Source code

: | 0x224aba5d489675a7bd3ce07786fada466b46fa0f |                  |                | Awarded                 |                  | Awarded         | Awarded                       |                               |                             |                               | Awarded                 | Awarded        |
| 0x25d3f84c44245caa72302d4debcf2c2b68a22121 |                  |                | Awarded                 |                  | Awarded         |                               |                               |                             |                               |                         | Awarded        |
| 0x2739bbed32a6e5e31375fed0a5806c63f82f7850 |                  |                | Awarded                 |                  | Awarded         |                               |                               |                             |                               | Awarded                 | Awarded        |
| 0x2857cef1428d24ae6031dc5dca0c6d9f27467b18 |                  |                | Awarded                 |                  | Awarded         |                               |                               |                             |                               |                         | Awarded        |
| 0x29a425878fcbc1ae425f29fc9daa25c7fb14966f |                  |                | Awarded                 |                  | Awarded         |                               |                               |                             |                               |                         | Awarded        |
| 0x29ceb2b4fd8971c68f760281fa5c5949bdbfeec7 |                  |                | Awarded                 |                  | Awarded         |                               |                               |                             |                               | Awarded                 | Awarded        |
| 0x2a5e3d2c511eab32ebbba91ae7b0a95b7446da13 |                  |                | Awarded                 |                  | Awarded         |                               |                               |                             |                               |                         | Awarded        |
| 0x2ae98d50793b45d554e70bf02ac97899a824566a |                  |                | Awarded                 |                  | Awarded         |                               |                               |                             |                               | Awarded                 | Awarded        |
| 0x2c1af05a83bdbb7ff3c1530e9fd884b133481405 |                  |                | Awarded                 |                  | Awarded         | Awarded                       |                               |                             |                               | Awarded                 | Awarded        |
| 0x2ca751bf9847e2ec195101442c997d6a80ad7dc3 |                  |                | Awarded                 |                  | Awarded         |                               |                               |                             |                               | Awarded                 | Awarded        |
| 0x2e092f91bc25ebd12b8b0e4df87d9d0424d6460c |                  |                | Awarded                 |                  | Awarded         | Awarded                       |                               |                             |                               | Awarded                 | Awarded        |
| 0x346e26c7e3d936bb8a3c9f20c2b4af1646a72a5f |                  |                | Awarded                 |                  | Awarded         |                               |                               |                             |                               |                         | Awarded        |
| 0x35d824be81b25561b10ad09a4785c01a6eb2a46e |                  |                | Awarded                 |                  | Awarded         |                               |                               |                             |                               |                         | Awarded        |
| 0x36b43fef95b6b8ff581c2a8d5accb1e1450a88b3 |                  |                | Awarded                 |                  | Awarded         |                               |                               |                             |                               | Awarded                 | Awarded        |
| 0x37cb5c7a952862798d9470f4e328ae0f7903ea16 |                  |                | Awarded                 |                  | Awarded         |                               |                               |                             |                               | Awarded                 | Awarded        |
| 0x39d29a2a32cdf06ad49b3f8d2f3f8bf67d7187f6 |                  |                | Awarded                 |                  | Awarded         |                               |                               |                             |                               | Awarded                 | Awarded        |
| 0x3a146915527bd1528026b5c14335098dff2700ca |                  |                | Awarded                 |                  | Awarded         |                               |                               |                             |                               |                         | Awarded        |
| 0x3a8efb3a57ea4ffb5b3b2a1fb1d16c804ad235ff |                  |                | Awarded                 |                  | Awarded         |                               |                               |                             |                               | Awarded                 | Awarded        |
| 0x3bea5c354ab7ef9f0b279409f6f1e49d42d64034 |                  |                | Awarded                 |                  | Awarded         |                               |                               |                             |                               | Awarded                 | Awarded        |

= = = = =

Each entry is to be written out exactly as it was given.

Source code

: | 0x224aba5d489675a7bd3ce07786fada466b46fa0f |                  |                | Awarded                 |                  | Awarded         | Awarded                       |                               |                             |                               | Awarded                 | Awarded        |
| 0x25d3f84c44245caa72302d4debcf2c2b68a22121 |                  |                | Awarded                 |                  | Awarded         |                               |                               |                             |                               |                         | Awarded        |
| 0x2739bbed32a6e5e31375fed0a5806c63f82f7850 |                  |                | Awarded                 |                  | Awarded         |                               |                               |                             |                               | Awarded                 | Awarded        |
| 0x2857cef1428d24ae6031dc5dca0c6d9f27467b18 |                  |                | Awarded                 |                  | Awarded         |                               |                               |                             |                               |                         | Awarded        |
| 0x29a425878fcbc1ae425f29fc9daa25c7fb14966f |                  |                | Awarded                 |                  | Awarded         |                               |                               |                             |                               |                         | Awarded        |
| 0x29ceb2b4fd8971c68f760281fa5c5949bdbfeec7 |                  |                | Awarded                 |                  | Awarded         |                               |                               |                             |                               | Awarded                 | Awarded        |
| 0x2a5e3d2c511eab32ebbba91ae7b0a95b7446da13 |                  |                | Awarded                 |                  | Awarded         |                               |                               |                             |                               |                         | Awarded        |
| 0x2ae98d50793b45d554e70bf02ac97899a824566a |                  |                | Awarded                 |                  | Awarded         |                               |                               |                             |                               | Awarded                 | Awarded        |
| 0x2c1af05a83bdbb7ff3c1530e9fd884b133481405 |                  |                | Awarded                 |                  | Awarded         | Awarded                       |                               |                             |                               | Awarded                 | Awarded        |
| 0x2ca751bf9847e2ec195101442c997d6a80ad7dc3 |                  |                | Awarded                 |                  | Awarded         |                               |                               |                             |                               | Awarded                 | Awarded        |
| 0x2e092f91bc25ebd12b8b0e4df87d9d0424d6460c |                  |                | Awarded                 |                  | Awarded         | Awarded                       |                               |                             |                               | Awarded                 | Awarded        |
| 0x346e26c7e3d936bb8a3c9f20c2b4af1646a72a5f |                  |                | Awarded                 |                  | Awarded         |                               |                               |                             |                               |                         | Awarded        |
| 0x35d824be81b25561b10ad09a4785c01a6eb2a46e |                  |                | Awarded                 |                  | Awarded         |                               |                               |                             |                               |                         | Awarded        |
| 0x36b43fef95b6b8ff581c2a8d5accb1e1450a88b3 |                  |                | Awarded                 |                  | Awarded         |                               |                               |                             |                               | Awarded                 | Awarded        |
| 0x37cb5c7a952862798d9470f4e328ae0f7903ea16 |                  |                | Awarded                 |                  | Awarded         |                               |                               |                             |                               | Awarded                 | Awarded        |
| 0x39d29a2a32cdf06ad49b3f8d2f3f8bf67d7187f6 |                  |                | Awarded                 |                  | Awarded         |                               |                               |                             |                               | Awarded                 | Awarded        |
| 0x3a146915527bd1528026b5c14335098dff2700ca |                  |                | Awarded                 |                  | Awarded         |                               |                               |                             |                               |                         | Awarded        |
| 0x3a8efb3a57ea4ffb5b3b2a1fb1d16c804ad235ff |                  |                | Awarded                 |                  | Awarded         |                               |                               |                             |                               | Awarded                 | Awarded        |
| 0x3bea5c354ab7ef9f0b279409f6f1e49d42d64034 |                  |                | Awarded                 |                  | Awarded         |                               |                               |                             |                               | Awarded                 | Awarded        |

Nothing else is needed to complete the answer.